◆ Exercise instructions
Write the next part of the article below about SoVerse, the website design company, picking up after its final sentence.

◆ Selected text

####################

The team, made up of Jay Brown of Roswell, Joyce Bone of Norcross and Nedko Hristov of Atlanta, will be touting a website design company they built almost two years ago in Kennesaw called SoVerse, short for ‘social universe.’ Professor Dr. Charles Hofer, whose teams have won more competitions than anyone else in the world, is the team’s adviser.
Brown said SoVerse is a quicker, easier, more reliable, cheaper and more inclusive alternative to traditional website development companies. Brown said he and the other two team members in SoVerse are able to take all of the various components of a business website that can often be very expensive individually — such as a shopping cart — and put them together in an easy-to-use platform with a low price.
The whole idea came about when Bone went to Brown to see if he could develop a website for her company,
Millionairemom.com. Brown said he had already configured three or four websites for colleagues, so at that point he realized that the same things he was doing over and over again that seemed to be needed among small business owners could be turned into a great business idea.
Bone said that before working with Brown, she paid $5,000 for her website to be built and then paid $45 a month in Web hosting fees and an additional $35 a month to have an online shopping cart so that visitors could make purchases on the site. And even after paying those fees, Bone said she still had no idea how to operate or maintain her website because it was so complicated.
With SoVerse, however, Brown said he can build a website quickly and efficiently that offers 50 applications that he has tested and found work best together and can easily be maintained by the client. Brown said he and Hofer, who teaches strategy and entrepreneurship at KSU’s Coles College of Business, asked Bone to join the team because she would be great in sales and came from a business background, and Bone asked Hristov to join because of his IT business background.

####################

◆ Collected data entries
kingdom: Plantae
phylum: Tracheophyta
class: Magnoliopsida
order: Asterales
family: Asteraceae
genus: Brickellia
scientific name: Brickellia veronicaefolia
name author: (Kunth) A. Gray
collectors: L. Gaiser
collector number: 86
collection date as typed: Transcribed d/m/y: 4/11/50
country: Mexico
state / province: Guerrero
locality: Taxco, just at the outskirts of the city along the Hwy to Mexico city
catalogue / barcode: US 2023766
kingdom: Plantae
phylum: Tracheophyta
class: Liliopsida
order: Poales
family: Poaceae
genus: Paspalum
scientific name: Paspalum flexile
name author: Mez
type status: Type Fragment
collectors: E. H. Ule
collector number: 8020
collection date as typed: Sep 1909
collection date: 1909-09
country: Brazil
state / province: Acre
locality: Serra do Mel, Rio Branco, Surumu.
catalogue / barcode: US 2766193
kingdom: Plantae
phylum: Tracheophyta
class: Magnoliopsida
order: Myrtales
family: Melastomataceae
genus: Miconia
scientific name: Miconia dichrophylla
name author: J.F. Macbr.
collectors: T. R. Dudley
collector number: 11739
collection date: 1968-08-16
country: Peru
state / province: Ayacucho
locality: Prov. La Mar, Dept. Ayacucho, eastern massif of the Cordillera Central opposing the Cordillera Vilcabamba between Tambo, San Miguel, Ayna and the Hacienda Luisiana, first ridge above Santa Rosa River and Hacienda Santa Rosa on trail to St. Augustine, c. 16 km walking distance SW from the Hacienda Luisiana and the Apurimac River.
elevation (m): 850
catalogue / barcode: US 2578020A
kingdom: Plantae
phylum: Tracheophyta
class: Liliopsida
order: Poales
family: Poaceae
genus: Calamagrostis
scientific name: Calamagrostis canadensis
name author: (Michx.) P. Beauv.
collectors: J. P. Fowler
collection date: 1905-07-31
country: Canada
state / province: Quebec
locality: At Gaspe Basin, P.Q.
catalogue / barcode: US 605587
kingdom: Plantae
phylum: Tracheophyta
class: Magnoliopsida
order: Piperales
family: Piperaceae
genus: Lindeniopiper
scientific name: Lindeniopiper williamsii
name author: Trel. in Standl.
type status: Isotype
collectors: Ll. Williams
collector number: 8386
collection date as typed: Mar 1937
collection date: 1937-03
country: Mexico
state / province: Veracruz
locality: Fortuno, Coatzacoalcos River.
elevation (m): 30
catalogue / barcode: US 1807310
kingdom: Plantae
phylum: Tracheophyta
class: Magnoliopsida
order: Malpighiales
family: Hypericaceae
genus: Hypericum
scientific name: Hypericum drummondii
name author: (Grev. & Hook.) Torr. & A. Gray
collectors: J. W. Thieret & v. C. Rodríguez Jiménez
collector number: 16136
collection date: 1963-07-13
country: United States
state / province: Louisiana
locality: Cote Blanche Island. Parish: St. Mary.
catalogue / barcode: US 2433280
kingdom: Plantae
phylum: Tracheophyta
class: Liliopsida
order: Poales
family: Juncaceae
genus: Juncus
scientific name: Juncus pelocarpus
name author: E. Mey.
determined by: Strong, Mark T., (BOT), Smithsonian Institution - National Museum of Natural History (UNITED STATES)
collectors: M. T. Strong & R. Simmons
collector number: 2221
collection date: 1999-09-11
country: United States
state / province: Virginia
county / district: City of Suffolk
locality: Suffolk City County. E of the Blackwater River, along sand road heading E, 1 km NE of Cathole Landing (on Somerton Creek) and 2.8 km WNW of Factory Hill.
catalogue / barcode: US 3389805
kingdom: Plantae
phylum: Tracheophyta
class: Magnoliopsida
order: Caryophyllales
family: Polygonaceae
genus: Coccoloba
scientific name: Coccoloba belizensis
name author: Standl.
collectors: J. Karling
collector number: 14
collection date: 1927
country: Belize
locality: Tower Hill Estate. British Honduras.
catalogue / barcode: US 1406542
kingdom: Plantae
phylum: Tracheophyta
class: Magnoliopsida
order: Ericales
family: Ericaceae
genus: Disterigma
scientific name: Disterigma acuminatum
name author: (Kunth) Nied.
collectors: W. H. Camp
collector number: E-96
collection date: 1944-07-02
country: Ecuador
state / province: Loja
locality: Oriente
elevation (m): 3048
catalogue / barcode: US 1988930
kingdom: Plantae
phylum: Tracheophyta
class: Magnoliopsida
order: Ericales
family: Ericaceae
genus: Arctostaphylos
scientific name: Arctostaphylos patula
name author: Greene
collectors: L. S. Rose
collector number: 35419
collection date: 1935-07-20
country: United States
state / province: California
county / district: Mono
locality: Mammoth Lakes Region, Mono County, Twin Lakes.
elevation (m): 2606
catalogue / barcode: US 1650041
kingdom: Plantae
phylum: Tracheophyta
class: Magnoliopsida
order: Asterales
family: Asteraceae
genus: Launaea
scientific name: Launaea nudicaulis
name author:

####################

◆ Output for this task
While they each have their own titles within SoVerse — Brown is listed as founder and general manager, Bone is director of sales and Hristov is director of operations — they are all successful in their own companies. Brown is a senior manager for AT&T; Bone, along with Millionaire
mom.com, is also an author, speaker and radio show host; and Hristov is project leader for a health insurance software and IT company called Connecture.
So far, Brown said they have been able to build more than 150 websites for small businesses, which constitute 98 percent of the market.
Hofer said that he has won so many business competitions through the years, he is automatically invited to send a team to 11 of the 13 largest competitions in the world. So when the SoVerse team won Hofer’s pitch competition in September, he chose them for the Stockholm competition.
For the competition, titled the Idea to Product Global Competition, the KSU team will be competing against teams from other universities, including Imperial College of the United Kingdom, Keio University of Japan, Monterrey Tech of Mexico, RWTH Aachen University of Germany, the Stockholm School of Entrepreneurship of Sweden, and American universities Texas A&M University, University of Texas and Purdue University.
Hofer said Texas is well-known for their teams, as Texas has a much friendlier startup environment than Georgia, providing much more in terms of venture capital and state government support. Even still, Hofer, who was previously training teams and teaching at the University of Georgia before joining the KSU faculty nearly five years ago, said his Georgian teams have won 49 of 250 of the largest competitions over the past 20 years, while Texas teams come in second in the high 30s, and San Diego State comes in third with a little under 20.
Hofer said he feels his team has a strong chance to win, but exposure to major business players and global startup company ideas from brilliant students all across the world make even getting into the competition worthwhile. The winner will be announced at a dinner in the Vasa Museum in Stockholm on Nov. 19.
“Many of the judges are venture capitalists, and many business ideas presented in these competitions have been funded by the judges,” Hofer said. “Many of these ideas have become businesses, especially in terms of medical devices. Being at these competitions just gives you a very optimistic view of the future, to know that so many intelligent people are coming up with all of these amazing ideas.”